Problem details: Update the rows from the first line through the line containing "Nos últimos anos, órgãos" by changing every "июня" to "августа", keeping all other text the same. Return only those lines.

Data for the task:
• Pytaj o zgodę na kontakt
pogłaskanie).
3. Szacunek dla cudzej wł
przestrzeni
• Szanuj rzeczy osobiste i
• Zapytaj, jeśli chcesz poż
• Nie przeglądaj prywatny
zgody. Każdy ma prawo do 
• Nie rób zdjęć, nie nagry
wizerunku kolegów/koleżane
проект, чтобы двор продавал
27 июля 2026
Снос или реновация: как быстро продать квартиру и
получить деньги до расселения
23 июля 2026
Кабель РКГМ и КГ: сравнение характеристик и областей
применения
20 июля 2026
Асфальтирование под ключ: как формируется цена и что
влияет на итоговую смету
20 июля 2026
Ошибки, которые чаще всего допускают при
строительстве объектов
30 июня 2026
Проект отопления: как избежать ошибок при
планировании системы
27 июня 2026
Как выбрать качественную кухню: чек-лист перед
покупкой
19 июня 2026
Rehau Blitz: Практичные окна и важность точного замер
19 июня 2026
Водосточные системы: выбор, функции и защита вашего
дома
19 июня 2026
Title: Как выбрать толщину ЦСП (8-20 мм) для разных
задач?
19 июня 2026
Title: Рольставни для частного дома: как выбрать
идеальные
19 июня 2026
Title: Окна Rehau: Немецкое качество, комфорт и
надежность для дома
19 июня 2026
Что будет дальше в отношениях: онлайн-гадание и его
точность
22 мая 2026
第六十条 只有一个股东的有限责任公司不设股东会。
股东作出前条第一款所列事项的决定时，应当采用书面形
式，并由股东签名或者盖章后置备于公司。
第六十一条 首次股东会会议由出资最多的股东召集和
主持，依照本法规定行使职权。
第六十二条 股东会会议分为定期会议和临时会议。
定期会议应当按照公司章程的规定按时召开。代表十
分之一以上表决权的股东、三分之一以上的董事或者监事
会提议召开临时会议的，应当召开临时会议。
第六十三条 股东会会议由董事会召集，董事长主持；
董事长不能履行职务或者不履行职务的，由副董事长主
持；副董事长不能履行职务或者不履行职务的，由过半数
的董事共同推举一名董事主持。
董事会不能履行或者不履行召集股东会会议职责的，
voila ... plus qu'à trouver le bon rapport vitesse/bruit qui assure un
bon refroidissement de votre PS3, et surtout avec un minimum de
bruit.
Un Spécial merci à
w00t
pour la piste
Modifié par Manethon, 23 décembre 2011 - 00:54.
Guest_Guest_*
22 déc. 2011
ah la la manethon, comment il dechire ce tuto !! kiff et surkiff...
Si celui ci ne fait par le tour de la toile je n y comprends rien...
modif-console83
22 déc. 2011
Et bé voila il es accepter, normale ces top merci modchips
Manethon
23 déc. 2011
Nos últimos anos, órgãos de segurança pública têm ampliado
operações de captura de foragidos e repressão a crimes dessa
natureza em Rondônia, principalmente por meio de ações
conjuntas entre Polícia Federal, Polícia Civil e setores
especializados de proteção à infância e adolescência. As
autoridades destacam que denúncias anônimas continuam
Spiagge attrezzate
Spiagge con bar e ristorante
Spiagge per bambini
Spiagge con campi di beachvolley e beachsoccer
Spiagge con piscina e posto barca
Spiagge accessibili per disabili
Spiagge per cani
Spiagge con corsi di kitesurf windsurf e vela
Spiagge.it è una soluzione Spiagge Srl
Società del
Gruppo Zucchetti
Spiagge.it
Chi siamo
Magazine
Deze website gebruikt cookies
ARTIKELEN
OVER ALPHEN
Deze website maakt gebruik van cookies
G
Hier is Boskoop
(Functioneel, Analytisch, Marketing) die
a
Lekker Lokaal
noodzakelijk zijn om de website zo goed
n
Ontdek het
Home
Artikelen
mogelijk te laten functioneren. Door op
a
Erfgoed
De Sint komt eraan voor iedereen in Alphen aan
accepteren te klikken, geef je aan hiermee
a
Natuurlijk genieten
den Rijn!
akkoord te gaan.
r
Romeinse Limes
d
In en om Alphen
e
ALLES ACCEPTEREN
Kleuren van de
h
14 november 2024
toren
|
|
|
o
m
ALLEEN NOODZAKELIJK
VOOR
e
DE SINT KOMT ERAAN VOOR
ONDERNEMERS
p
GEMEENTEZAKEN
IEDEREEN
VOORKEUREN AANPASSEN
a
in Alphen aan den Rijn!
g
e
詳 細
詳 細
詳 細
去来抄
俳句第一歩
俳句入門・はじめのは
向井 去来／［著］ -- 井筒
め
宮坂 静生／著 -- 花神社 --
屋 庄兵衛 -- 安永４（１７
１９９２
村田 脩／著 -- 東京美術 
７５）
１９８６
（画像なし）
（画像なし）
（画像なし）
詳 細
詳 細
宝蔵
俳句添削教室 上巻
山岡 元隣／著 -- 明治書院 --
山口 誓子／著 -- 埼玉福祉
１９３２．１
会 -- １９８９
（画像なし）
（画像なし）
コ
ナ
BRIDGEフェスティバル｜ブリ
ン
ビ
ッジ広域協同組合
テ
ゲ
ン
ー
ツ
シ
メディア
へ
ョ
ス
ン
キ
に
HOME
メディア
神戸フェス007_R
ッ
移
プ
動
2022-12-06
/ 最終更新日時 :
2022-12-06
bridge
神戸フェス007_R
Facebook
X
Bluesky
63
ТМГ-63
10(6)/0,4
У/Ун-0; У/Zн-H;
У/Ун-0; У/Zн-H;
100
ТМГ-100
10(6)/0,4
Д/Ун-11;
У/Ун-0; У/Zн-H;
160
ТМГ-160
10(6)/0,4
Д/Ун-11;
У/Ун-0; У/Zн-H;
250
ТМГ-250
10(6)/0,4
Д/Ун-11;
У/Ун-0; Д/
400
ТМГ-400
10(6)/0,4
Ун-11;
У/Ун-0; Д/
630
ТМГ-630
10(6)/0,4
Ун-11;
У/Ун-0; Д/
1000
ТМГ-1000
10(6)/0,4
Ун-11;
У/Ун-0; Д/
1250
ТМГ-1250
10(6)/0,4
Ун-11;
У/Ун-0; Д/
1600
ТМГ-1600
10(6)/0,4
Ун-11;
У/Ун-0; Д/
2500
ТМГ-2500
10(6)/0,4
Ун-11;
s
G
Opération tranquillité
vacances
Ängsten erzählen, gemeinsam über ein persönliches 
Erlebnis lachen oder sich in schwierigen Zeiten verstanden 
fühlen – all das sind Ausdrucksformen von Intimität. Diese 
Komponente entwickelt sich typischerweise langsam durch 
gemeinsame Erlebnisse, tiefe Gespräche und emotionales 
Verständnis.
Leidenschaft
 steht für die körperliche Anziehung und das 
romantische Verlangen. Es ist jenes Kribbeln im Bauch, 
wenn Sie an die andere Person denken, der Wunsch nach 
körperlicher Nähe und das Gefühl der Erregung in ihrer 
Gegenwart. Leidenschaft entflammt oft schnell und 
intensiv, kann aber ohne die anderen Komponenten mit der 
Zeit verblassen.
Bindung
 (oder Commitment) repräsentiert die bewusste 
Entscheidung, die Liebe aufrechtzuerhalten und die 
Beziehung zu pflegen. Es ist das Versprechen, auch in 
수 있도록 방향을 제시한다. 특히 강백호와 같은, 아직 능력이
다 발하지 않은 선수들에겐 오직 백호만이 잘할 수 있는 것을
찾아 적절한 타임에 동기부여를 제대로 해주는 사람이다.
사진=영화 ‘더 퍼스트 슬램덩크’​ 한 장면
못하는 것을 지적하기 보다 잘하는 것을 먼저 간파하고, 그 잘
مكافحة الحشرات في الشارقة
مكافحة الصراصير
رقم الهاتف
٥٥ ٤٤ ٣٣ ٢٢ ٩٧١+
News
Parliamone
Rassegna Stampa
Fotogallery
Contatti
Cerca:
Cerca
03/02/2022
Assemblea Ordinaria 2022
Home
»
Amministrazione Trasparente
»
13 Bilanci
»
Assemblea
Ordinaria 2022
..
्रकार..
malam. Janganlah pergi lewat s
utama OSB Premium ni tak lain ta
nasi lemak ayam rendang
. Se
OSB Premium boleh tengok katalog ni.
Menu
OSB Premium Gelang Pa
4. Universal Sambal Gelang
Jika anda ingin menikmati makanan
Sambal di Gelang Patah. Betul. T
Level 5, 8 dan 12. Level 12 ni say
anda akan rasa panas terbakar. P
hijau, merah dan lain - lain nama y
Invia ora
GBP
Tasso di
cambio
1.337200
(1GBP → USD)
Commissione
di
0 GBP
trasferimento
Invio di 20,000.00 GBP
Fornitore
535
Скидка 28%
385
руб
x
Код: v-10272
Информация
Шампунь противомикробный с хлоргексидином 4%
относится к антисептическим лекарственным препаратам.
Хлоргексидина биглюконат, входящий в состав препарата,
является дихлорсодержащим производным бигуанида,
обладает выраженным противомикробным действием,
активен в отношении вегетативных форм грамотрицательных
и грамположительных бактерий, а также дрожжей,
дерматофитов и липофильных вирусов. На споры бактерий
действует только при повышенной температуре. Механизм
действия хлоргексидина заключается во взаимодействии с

Answer space:
• Pytaj o zgodę na kontakt
pogłaskanie).
3. Szacunek dla cudzej wł
przestrzeni
• Szanuj rzeczy osobiste i
• Zapytaj, jeśli chcesz poż
• Nie przeglądaj prywatny
zgody. Każdy ma prawo do 
• Nie rób zdjęć, nie nagry
wizerunku kolegów/koleżane
проект, чтобы двор продавал
27 июля 2026
Снос или реновация: как быстро продать квартиру и
получить деньги до расселения
23 июля 2026
Кабель РКГМ и КГ: сравнение характеристик и областей
применения
20 июля 2026
Асфальтирование под ключ: как формируется цена и что
влияет на итоговую смету
20 июля 2026
Ошибки, которые чаще всего допускают при
строительстве объектов
30 августа 2026
Проект отопления: как избежать ошибок при
планировании системы
27 августа 2026
Как выбрать качественную кухню: чек-лист перед
покупкой
19 августа 2026
Rehau Blitz: Практичные окна и важность точного замер
19 августа 2026
Водосточные системы: выбор, функции и защита вашего
дома
19 августа 2026
Title: Как выбрать толщину ЦСП (8-20 мм) для разных
задач?
19 августа 2026
Title: Рольставни для частного дома: как выбрать
идеальные
19 августа 2026
Title: Окна Rehau: Немецкое качество, комфорт и
надежность для дома
19 августа 2026
Что будет дальше в отношениях: онлайн-гадание и его
точность
22 мая 2026
第六十条 只有一个股东的有限责任公司不设股东会。
股东作出前条第一款所列事项的决定时，应当采用书面形
式，并由股东签名或者盖章后置备于公司。
第六十一条 首次股东会会议由出资最多的股东召集和
主持，依照本法规定行使职权。
第六十二条 股东会会议分为定期会议和临时会议。
定期会议应当按照公司章程的规定按时召开。代表十
分之一以上表决权的股东、三分之一以上的董事或者监事
会提议召开临时会议的，应当召开临时会议。
第六十三条 股东会会议由董事会召集，董事长主持；
董事长不能履行职务或者不履行职务的，由副董事长主
持；副董事长不能履行职务或者不履行职务的，由过半数
的董事共同推举一名董事主持。
董事会不能履行或者不履行召集股东会会议职责的，
voila ... plus qu'à trouver le bon rapport vitesse/bruit qui assure un
bon refroidissement de votre PS3, et surtout avec un minimum de
bruit.
Un Spécial merci à
w00t
pour la piste
Modifié par Manethon, 23 décembre 2011 - 00:54.
Guest_Guest_*
22 déc. 2011
ah la la manethon, comment il dechire ce tuto !! kiff et surkiff...
Si celui ci ne fait par le tour de la toile je n y comprends rien...
modif-console83
22 déc. 2011
Et bé voila il es accepter, normale ces top merci modchips
Manethon
23 déc. 2011
Nos últimos anos, órgãos de segurança pública têm ampliado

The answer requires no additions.